**Text for analysis**
Before the campus activists and the professoriate make their next push, with the inevitable attendant revision in jargon, to tell the rest of us how to think and live, they might take note of a battle brewing in their own house. A lawsuit is being heard in federal court in Boston this week over whether Harvard discriminates against Asian students—not out of traditionalist or white-supremacist hate but simply by having affirmative action policies, which peg the number of students from a given ethnic group to the proportion of that ethnic group in the general population, restricting high-achieving Asians to something closer to the few percentage points they occupy on census forms.

The left will spin hard if affirmative action ends up looking oppressive—or even ends up being struck down by the Supreme Court one day—as a result of this case. And a libertarian argument can be made for letting Harvard have whatever crazy admissions policies it wants so long as it’s open and honest about them. But most of the public will get the deeper message that the enlightened tried to carve up the populace along racial lines and ended up hurting people. That should put an end to the current version of p.c. once and for all, if there’s real justice in this world.

Meanwhile, another word of caution: even in this #MeToo era, which is in some ways admirable, falsely accused men can sue. Maybe many groups who have stoically put up with p.c. nonsense for the past half-century will turn out to have run out of patience. I urge the left to try dealing with those people politely instead of politically (and the same goes for the right), while there’s still hope of salvaging things.

**Dataset records**
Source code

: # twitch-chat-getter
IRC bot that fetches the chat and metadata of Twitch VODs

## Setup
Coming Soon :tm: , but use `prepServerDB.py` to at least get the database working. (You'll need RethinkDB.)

**What needs to be done**
Rewrite the passage of the text about the Harvard admissions lawsuit between "The left will" and "in this world.", inclusive, substituting "conservative" for "libertarian". The entries here have no connection to the text about the Harvard admissions lawsuit.

**Written solution**
The left will spin hard if affirmative action ends up looking oppressive—or even ends up being struck down by the Supreme Court one day—as a result of this case. And a conservative argument can be made for letting Harvard have whatever crazy admissions policies it wants so long as it’s open and honest about them. But most of the public will get the deeper message that the enlightened tried to carve up the populace along racial lines and ended up hurting people. That should put an end to the current version of p.c. once and for all, if there’s real justice in this world.